(Beginning of SELECTED EXCERPT)

I don’t think that it’s a requirement to be a good Christian to be a vegetarian; I also recognize that I’m still imperfect and that I am hypocritical in a hundred other ways.  This is just one of the ways that I’ve found that I can be a light, that I can seek to be consistent in my faith as I continue to try to strive to be more like Christ.

I am also not a vegan.  I do not believe that bees would begrudge us honey or cows would begrudge us milk or chickens, eggs…although I do believe that locking them in cages so that they can’t move to exhaust their physical capabilities until they are useless and then slaughtered is completely and totally wrong.  My decision is partly about animal rights, yes, but in the way in which they relate to God’s will for our lives and how precious they are to God, just as we are.

I’ve been outright laughed at by people at church.  I’ve had the people who make fun of what I cook and tell me to “slap a steak on top of it” for it to be good.  I’ve been called a tree-hugger and a hippie.  I’ve dealt with the eye-roll.  It’s funny to me, because I’ve never been preachy, and I’ve never made anyone feel like I’m better than them because of my decision.  I’ve had people tell me that “God put them here for us to eat.”  No, He didn’t, and I’m firmly grounded in Scripture there.  He allowed us to eat them after we screwed everything up.

Likewise, though, I’ve gotten support, from my parents, from Joey’s parents, from some coworkers.  It’s actually been an amazing witnessing tool, and it’s really allowed me to live more freely in Christ.

On a hands-to-the-plough level, I’ve cooked more, tried foods I would never have tried before, and I’ve learned how wonderfully other foods were designed to meet our nutritional needs.  Tempeh?  Seitan?  Falafel? Hummus?  All incredible foods that I hadn’t bothered with much before my change to a vegetarian lifestyle.

Sorry, I intended a light-hearted “list” post about this, but I felt pretty overwhelmed to give my reasons for doing it and my experiences in the last year.  Thanks for listening.

(End of SELECTED EXCERPT)
(Beginning of DATASET EXCERPTS)

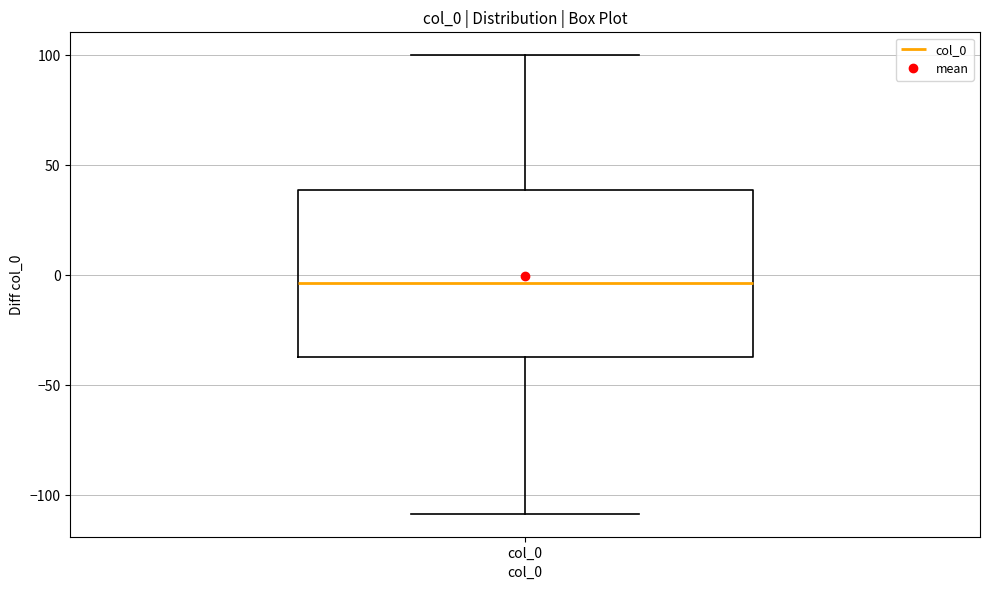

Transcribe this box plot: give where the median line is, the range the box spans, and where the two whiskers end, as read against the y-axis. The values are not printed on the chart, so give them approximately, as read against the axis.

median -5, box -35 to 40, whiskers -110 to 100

(End of DATASET EXCERPTS)
(Beginning of DATASET EXCERPTS)

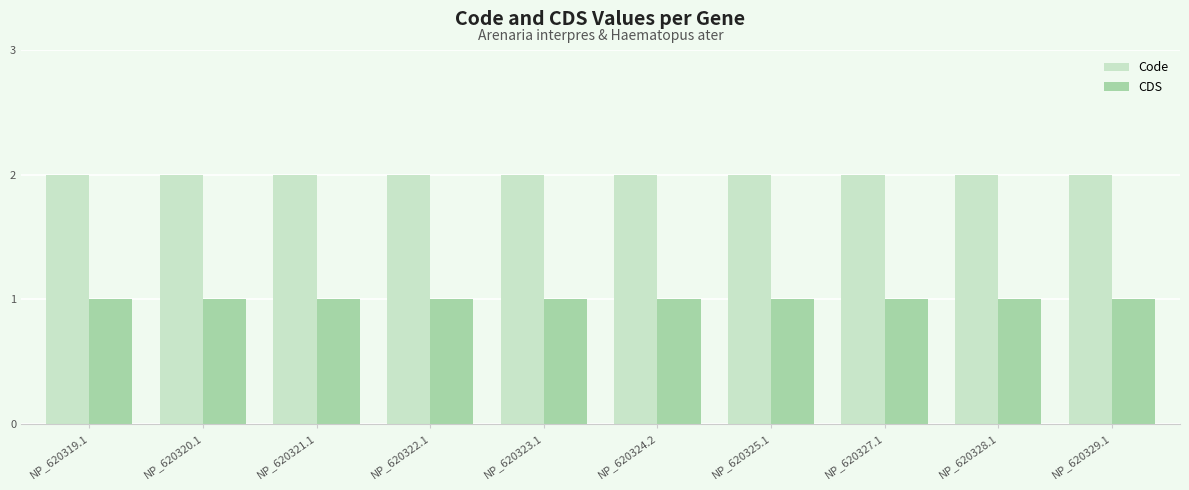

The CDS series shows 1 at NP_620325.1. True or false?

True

(End of DATASET EXCERPTS)

> PROBLEM REQUIREMENTS
Reproduce the vegetarian post word for word, everything from "On a hands-to-the-plough" down to "a vegetarian lifestyle.". The listing has no part in this work.

> ANSWER SPACE
On a hands-to-the-plough level, I’ve cooked more, tried foods I would never have tried before, and I’ve learned how wonderfully other foods were designed to meet our nutritional needs.  Tempeh?  Seitan?  Falafel? Hummus?  All incredible foods that I hadn’t bothered with much before my change to a vegetarian lifestyle.